▶ Required actions:
A - In the blog post about Richard Stallman, what did the writer watch that sparked a few thoughts?
B - Write out the part of the post about Richard Stallman starting at "He spoke about" and ending at "worse, corporate/government exploitation.".
C - Resume the post about Richard Stallman and tech companies' appetite for data, picking up after its final sentence.

▶ Quoted text:
....................
May 02, 2019 — Grant Ford

I recently watched a prolonged interview with Richard Stallman where he explains his politics and philosophy. It sparked a few thoughts.

He spoke about his philosophy of "Free as in Freedom" and how he tends to believe that non-free software (and society as an extension of that) is, in a sense, violence. The idea is (these are my thoughts, not Stallman's) that software must be modified from its original source in order to be locked down and copyright protected and this harms the user since the user has no idea what is going on in that software. Governments and bad actors can use that software to infringe on the rights of the user without their direct knowledge. This is a form of violence against the user because his/her privacy is being compromised for the sake of profit, thereby placing the user at risk of identity theft or worse, corporate/government exploitation.

In the beginning, companies like Google, Facebook, Twitter, and etc were all asking for our data in order to "better serve us", but it seems that their small hunger for data has grown into a voracious appetite that the world has never seen. In my studies of the USSR and Nazi Germany I haven't seen this hunger for data on citizens; and we're talking about citizens of Facebook and Google, not of a country or state. These are voluntary citizens who have proggered their data to the giants as a sacrifice. It is similar to the meth addict offering his/her children up for just one more hit, or the story in the Biblical stories of Esau offering his birthright to Isaac for a bowl of soup. In hindsight it looks crazy, but so many people have made this offering at the temple of Google and the temple of Facebook. So many seem so willing, even now, to offer up their birthright for a bit of social interaction. But why?
....................
▶ Data:
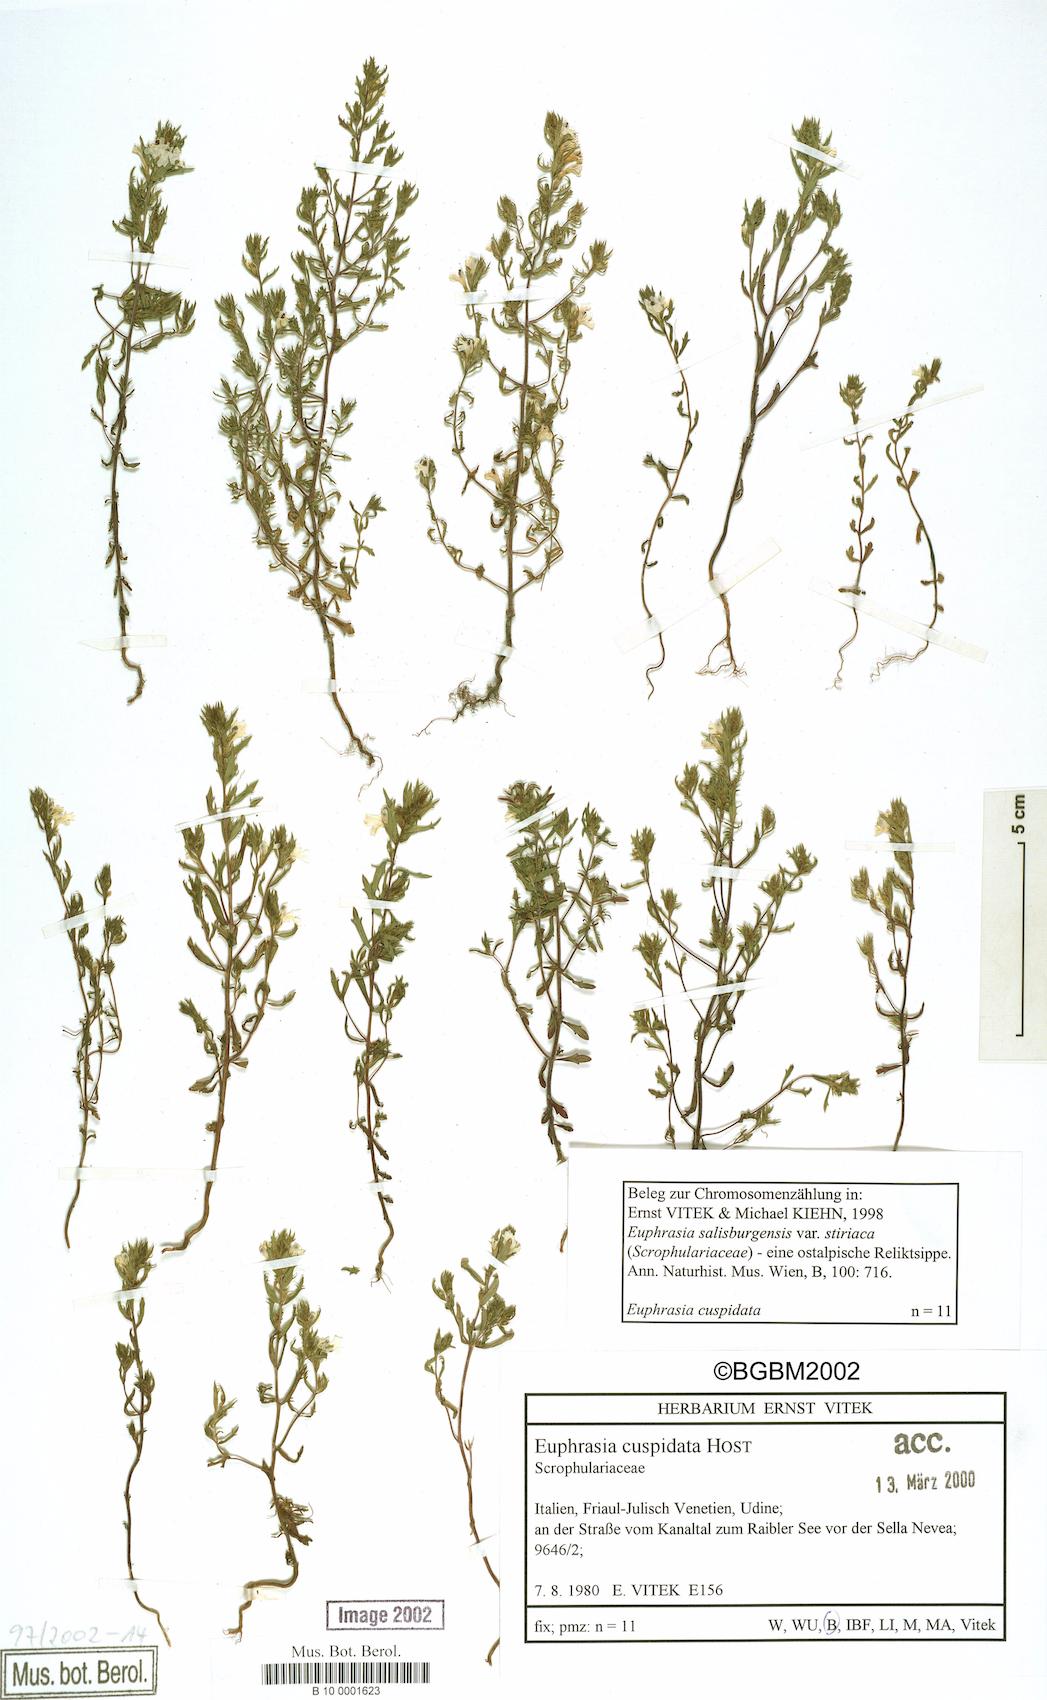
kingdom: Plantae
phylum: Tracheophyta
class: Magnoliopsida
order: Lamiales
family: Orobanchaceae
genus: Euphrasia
....................
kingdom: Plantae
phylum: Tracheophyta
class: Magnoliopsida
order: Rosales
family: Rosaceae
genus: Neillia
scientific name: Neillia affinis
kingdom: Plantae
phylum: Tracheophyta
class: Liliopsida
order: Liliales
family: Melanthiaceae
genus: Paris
....................
▶ Expected results:
A - A prolonged interview with Richard Stallman in which he explains his politics and philosophy.

B -
He spoke about his philosophy of "Free as in Freedom" and how he tends to believe that non-free software (and society as an extension of that) is, in a sense, violence. The idea is (these are my thoughts, not Stallman's) that software must be modified from its original source in order to be locked down and copyright protected and this harms the user since the user has no idea what is going on in that software. Governments and bad actors can use that software to infringe on the rights of the user without their direct knowledge. This is a form of violence against the user because his/her privacy is being compromised for the sake of profit, thereby placing the user at risk of identity theft or worse, corporate/government exploitation.

C -
Humans are social. The corporations and government know this and that is why the different social services offered to us are geared to exploit our need for society and instant interaction. We get both instant gratification and the illusion that our interactions on social media are real and genuine. Does that seem like a good trade?

What do you have to hide? That's a common question I get when I discuss this with coworkers and friends. What do I have to hide? That is what President Obama asked in a speech he gave right before Edward Snowden came out with information about PRISM and the NSA data collection operations. What do I have to hide? That is a false question. It should not be asked. The question that should be asked is, why should I give you my data? Why should I give you my birthright? If you ask what I have to hide, then you are part of the problem. That is a question of a person enslaved by a false ideal.

I should say that Richard Stallman did not say any of this, these are my own thoughts. So, although he will not likely see this article, I want to make sure I'm not putting words in his mouth. But before I go, I want to ask you to think about what you have to hide. If you say that you have nothing to hide, then you need to reevaluate the value of your data and decide whether or not you would mind giving your birthright away for a bowl of soup.